Summary of Council decision:
Two issues were investigated, both of which were Upheld.
A regional press ad promoting a package holiday featured a picture of a hotel facade and terrace on a waterfront with an in-set box stating "7 nights from £329.00". Text stated "The four-star Soreda Hotel offers a traditional warm Maltese welcome with modern facilities and has three swimming pools including one indoor heated pool, sauna and Jacuzzi …".
The complainant challenged whether the ad was misleading, because:
1. he believed that the picture shown was not the Soreda Hotel; and
2. it suggested that the price quoted was for a hotel on the waterfront, but he believed the Soreda Hotel was not next to water.
1. & 2. Holiday Gems Ltd said the photos used were generic images provided by the Maltese Tourist Authority and were used in good faith. They said the image used in the ad had already been replaced and provided another example of an ad for the same offer, which featured a photo of a boat on the water, in front of a cityscape.
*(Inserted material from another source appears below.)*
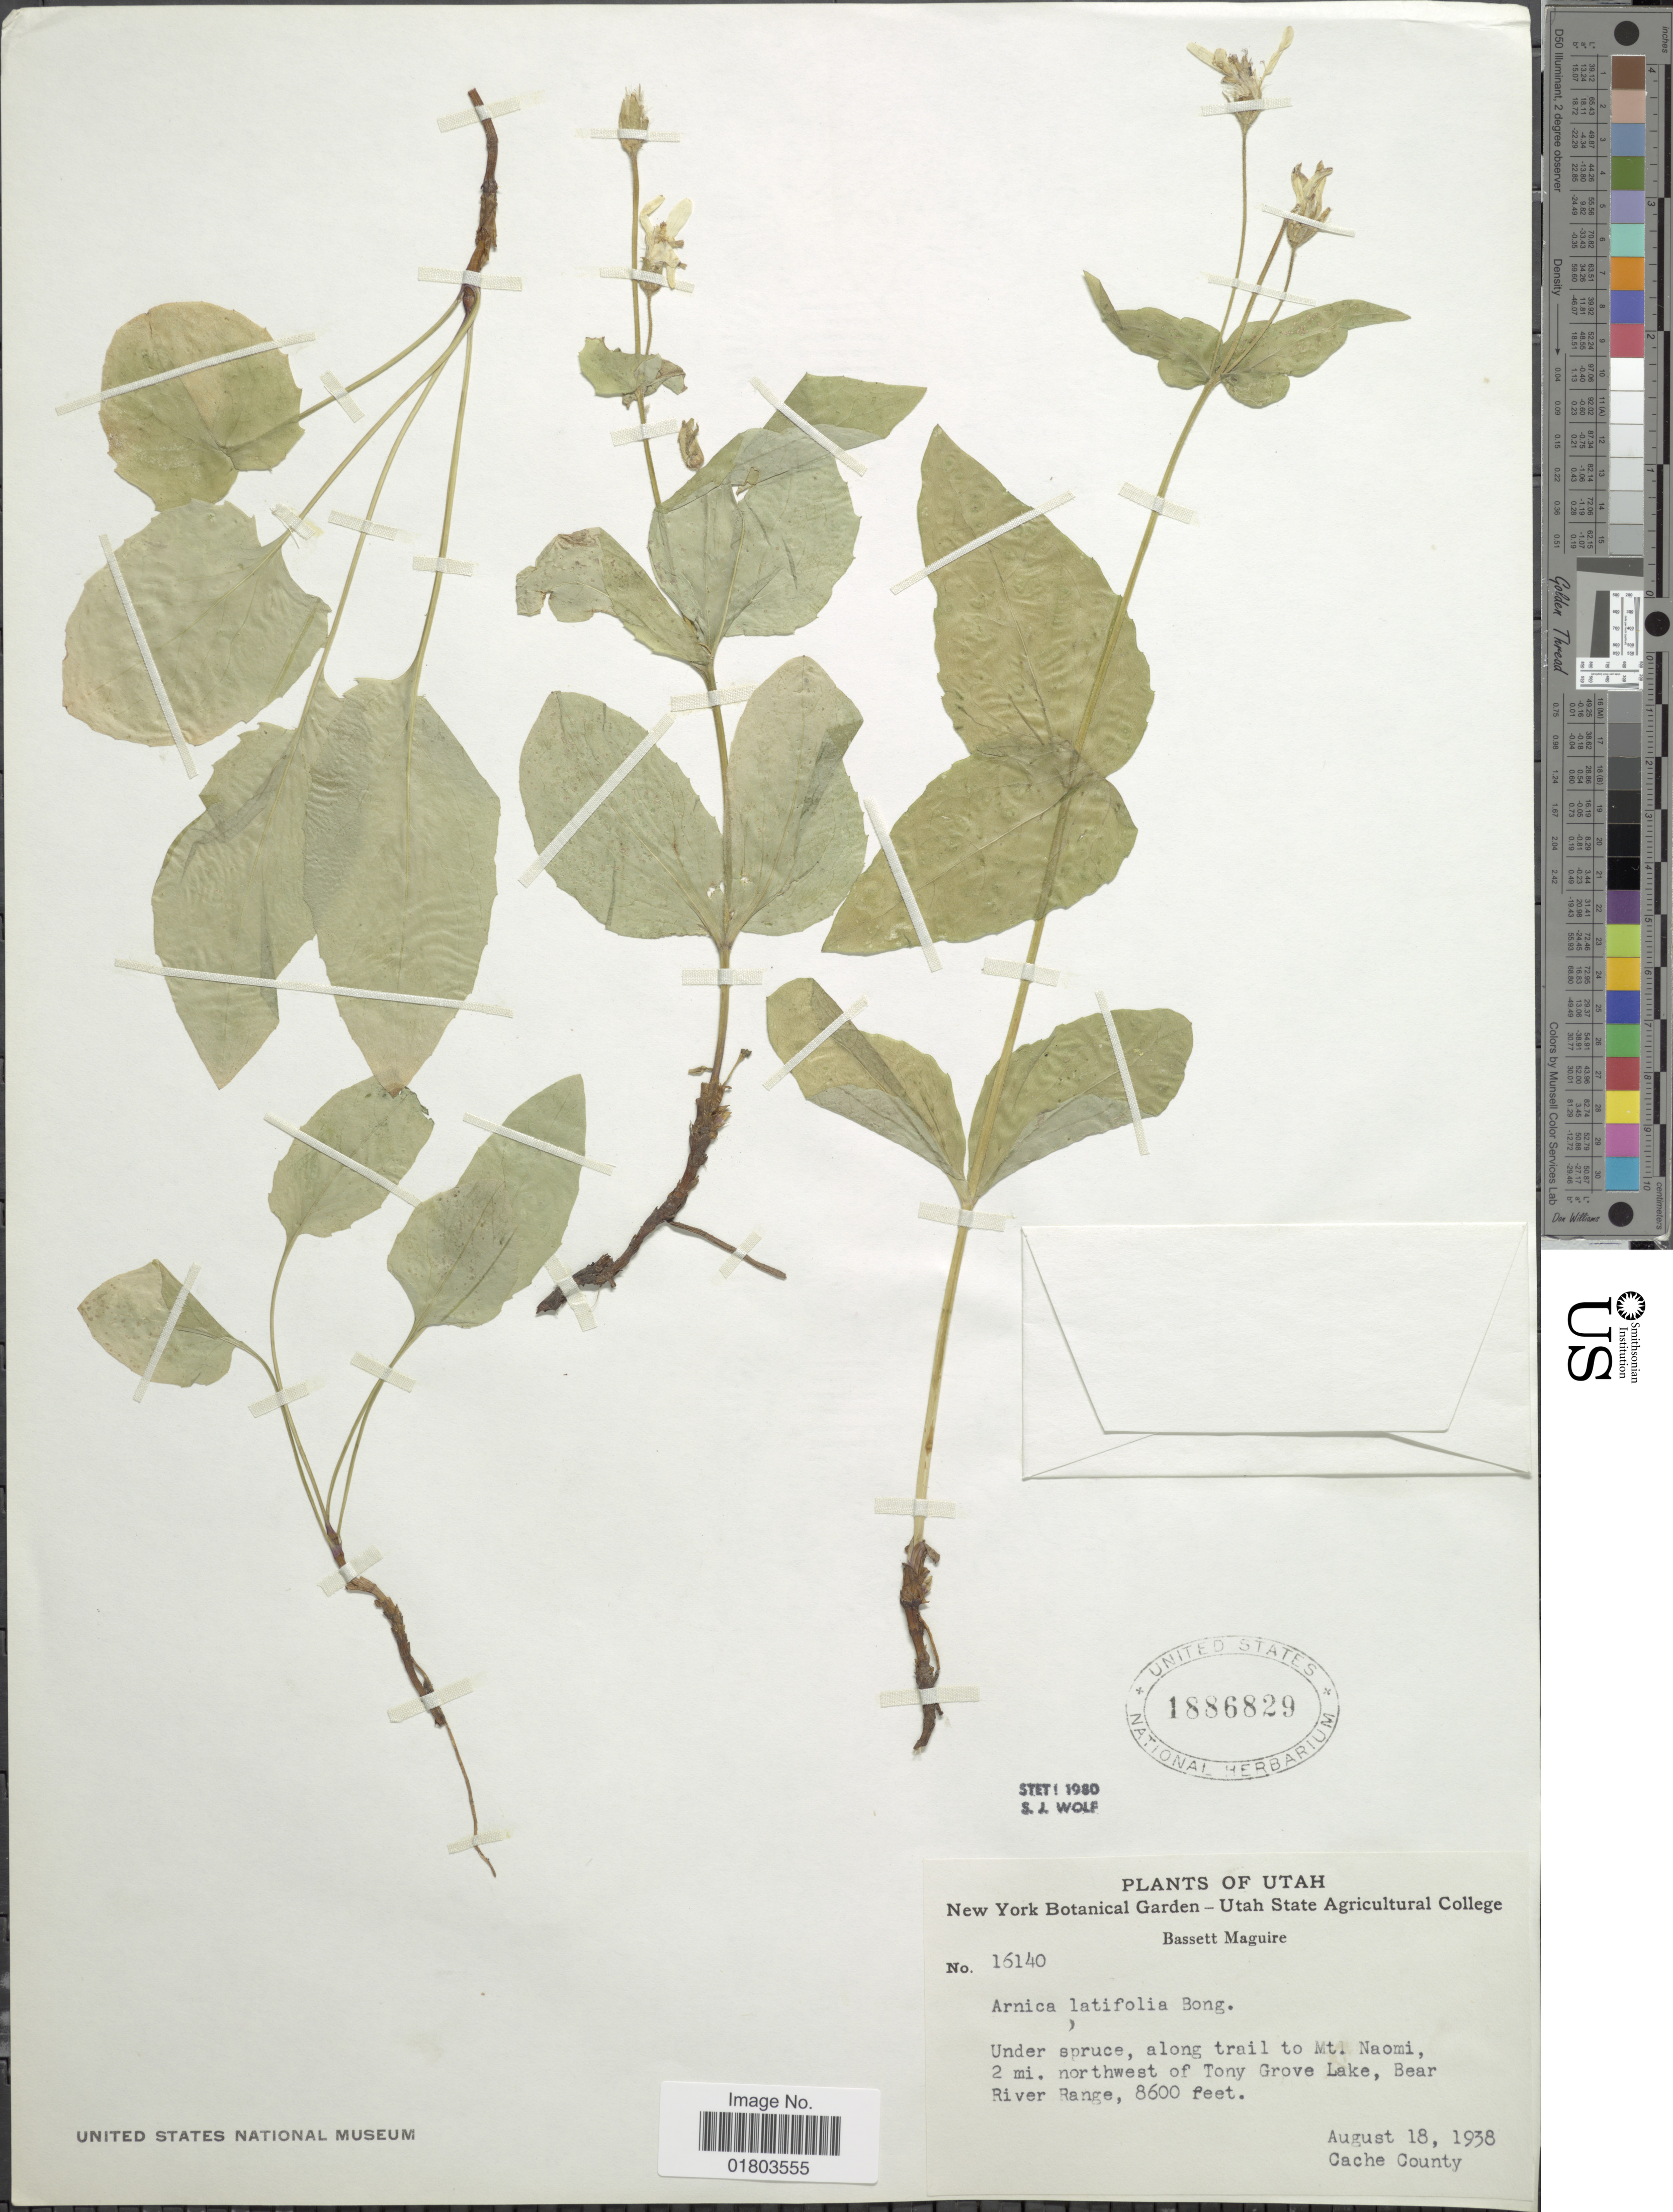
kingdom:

They stated that generic images were used by numerous tourist agencies and did not always indicate the hotel or view. They felt that, for example, a generic image of London showing Buckingham Palace or Big Ben did not guarantee that either building would be the accommodation or represent the view from the advertised hotel. They said the ad did not state that the image used was of the Soreda Hotel. They also provided the terms and conditions to which customers who had booked with them had agreed. They said they had placed 370 bookings at the Soreda Hotel since July 2012 and had not received any direct complaints.
1. & 2. Upheld
The ASA noted that the ad featured a photo of a building which we considered consumers could reasonably believe was a hotel. Because the offer related to a holiday at a specific, named hotel, the Soreda Hotel, we further considered that consumers would assume that the photo therefore represented the Soreda Hotel and that the hotel was on a waterfront. We understood that the image was in fact a generic image of a building in Malta. However, we did not consider that it was such a well-known building or iconic tourist site that consumers would recognise it as an example of a particular sight that they might see, were they to visit Malta, rather than a representation of the advertised hotel.
Because we considered that consumers would infer that the photo represented the advertised hotel, which was on a waterfront, and because we had not seen any evidence that the photo was of the Soreda Hotel or that that hotel was on a waterfront, we concluded that the ad was likely to mislead.
The ad breached CAP Code (Edition 12) rules
Marketing communications must not materially mislead or be likely to do so.
Marketing communications must not mislead the consumer by omitting material information. They must not mislead by hiding material information or presenting it in an unclear, unintelligible, ambiguous or untimely manner.
Material information is information that the consumer needs to make informed decisions in relation to a product. Whether the omission or presentation of material information is likely to mislead the consumer depends on the context, the medium and, if the medium of the marketing communication is constrained by time or space, the measures that the marketer takes to make that information available to the consumer by other means. (Misleading advertising) and 3.7 3.7 Before distributing or submitting a marketing communication for publication, marketers must hold documentary evidence to prove claims that consumers are likely to regard as objective and that are capable of objective substantiation. The ASA may regard claims as misleading in the absence of adequate substantiation. (Substantiation).
The ad must not appear again in its current form.